American student Liv Edlen lands at the Bath Academy of Arts in England in the 1970s. It's a rare time when creative working class kids mingle with bohemian aristocrats, when art seems revolutionary, and culture clashes prove inevitable. She meets a wealthy, married, man with a penchant for collecting art and people and finds herself entangled in a web of deceit. But who is using whom?
Vivian McInerny is a journalist and fiction writer. Her short stories are published in several literary anthologies including 805 Lit + Art , The Dunes Review, and The Cardiff Review. Her ebook novel was a Best of the Writers Project 2016 selection of Multnomah County Library in Portland, Oregon. She's a Fisthtrap fellow and recipient of a Metropolitan Arts Commission grant for fiction.

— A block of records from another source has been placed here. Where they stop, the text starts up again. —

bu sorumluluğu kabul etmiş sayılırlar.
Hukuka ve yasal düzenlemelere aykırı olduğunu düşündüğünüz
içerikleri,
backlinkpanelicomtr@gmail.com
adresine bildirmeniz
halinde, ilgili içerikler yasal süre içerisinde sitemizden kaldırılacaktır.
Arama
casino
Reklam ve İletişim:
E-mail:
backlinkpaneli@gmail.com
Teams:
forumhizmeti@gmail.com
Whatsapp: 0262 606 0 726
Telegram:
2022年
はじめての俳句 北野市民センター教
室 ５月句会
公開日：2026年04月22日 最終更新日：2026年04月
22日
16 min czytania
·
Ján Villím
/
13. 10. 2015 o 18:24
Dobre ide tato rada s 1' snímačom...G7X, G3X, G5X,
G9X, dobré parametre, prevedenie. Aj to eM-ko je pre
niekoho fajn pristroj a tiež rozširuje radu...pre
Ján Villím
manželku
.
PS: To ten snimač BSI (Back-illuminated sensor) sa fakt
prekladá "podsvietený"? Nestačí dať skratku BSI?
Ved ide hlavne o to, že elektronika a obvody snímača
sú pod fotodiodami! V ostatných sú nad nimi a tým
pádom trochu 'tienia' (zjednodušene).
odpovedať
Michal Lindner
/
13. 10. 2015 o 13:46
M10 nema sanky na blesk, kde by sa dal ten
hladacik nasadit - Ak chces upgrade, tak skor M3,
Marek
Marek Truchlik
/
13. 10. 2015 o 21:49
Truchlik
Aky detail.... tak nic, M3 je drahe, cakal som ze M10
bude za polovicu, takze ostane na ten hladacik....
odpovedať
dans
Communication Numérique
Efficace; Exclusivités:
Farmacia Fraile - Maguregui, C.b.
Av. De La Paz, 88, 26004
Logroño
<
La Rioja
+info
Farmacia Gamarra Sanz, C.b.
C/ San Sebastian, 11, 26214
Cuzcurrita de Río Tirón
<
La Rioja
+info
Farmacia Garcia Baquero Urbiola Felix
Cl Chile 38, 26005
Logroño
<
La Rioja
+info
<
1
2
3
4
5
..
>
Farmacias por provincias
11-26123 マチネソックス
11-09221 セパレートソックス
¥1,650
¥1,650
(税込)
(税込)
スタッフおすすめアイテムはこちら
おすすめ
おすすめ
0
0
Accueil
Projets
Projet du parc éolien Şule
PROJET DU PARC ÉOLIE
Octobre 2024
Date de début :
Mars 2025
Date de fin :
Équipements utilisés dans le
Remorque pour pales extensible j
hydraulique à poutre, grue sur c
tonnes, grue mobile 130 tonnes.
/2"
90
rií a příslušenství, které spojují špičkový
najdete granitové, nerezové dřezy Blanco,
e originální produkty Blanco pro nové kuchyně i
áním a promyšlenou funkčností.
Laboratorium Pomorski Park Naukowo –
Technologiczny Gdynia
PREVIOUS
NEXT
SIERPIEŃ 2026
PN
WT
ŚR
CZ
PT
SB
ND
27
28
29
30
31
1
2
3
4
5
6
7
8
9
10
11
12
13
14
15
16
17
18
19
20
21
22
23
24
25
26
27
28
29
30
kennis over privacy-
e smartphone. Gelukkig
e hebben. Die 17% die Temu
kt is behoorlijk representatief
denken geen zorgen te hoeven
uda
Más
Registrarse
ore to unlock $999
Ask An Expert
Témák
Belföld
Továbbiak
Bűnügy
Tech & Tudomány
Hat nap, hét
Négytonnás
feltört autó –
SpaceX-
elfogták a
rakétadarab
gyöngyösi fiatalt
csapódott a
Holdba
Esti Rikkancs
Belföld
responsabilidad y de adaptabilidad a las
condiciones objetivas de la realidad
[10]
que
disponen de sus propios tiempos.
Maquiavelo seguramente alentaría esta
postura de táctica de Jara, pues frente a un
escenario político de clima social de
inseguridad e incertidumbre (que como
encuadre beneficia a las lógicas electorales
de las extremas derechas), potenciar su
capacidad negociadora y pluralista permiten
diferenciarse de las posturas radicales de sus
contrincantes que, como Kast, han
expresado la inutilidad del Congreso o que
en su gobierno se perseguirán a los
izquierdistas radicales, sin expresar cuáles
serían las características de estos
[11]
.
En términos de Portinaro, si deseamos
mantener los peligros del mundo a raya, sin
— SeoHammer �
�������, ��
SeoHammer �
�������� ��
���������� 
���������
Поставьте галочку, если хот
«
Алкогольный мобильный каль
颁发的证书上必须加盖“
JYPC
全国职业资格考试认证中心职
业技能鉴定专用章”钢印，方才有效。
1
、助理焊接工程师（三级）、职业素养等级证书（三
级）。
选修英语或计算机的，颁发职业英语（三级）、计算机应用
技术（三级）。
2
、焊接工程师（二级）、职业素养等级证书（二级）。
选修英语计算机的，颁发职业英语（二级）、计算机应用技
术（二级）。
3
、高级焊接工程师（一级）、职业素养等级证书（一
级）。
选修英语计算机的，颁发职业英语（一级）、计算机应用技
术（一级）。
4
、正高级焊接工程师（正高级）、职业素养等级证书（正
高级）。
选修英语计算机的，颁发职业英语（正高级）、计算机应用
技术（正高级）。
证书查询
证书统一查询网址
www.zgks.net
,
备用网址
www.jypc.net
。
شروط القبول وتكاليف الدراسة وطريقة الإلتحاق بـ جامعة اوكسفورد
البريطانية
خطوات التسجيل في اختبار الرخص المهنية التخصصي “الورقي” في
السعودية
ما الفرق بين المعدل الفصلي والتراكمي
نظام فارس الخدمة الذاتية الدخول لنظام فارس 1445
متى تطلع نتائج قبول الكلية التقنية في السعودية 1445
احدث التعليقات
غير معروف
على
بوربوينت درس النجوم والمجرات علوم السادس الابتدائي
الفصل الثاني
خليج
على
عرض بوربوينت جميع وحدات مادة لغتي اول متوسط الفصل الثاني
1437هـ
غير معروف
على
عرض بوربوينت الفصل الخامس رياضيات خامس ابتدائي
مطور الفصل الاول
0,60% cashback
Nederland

McInerny is working on a collection of linked short stories, a novel, and a memoir about traveling overland from Europe to India at age eighteen.
More than 55K follow her writing on the site ello (now dead) where she posts drafts and essays.
I enjoyed this Alice in Wonderland, through the rabbit hole adventure/mystery about an 18-year-old's debut onto the British cultural scene of the '70s. Liv Edlen, a survivor of childhood cancer, is a gutsy, observant gamine with enough artistic talent to land her on scholarship to an art academy in Bath, where she is both fascinated and repelled by the advances of a wealthy ne'er-do-well who makes a habit of preying on the vulnerable. McInerny is a good storyteller and captures both the scene and setting of Bath and the world of British rock. Her descriptions have the ring of authenticity. She misses the opportunity, however, of connecting the watery world of Portland to Liv's transport to Bath, another highly saturated setting. I read an early version of the book through Smashwords, before the book's listing with Amazon. Line-editing was incomplete. All in all, though, Liv and Una, her mirror opposite traveling chum, were alive on every page.
I loved Liv Edlen's story, even if there were times that I felt I was like Alice dropped off in Wonderland without a map and I found myself rereading parts to see where I was.
A young cancer survivor, Liv finds herself abandoned (in a way) by her family when she's finally recovered, her siblings feeling left out with all the attention given to her during her illness. After being emancipated from her parents, she strikes it out on her own with an unlikely alter ego, Una. All this sets the stage for the life she encounters in Bath when she's set to study art and the people she meets, most of all, Richard Wilcox. At times, I felt she was so clueless, taking everything with a shrug of her shoulders in a way. But then she's 18 in the story which is set in the 70's with punk rock getting to be all the rage, those times we see through Una's wild adventures.
But it's Liv's story through and through and the whole time I was rooting for her to get a grip on what was going on, and stay away from the bad guys, i.e. Wilcox. But of course, she doesn't, and she ends up mired in a mystery that costs her more than she probably bargained for. But like Alice in Wonderland, there is a way out. She just has to find it, and in the process maybe find herself.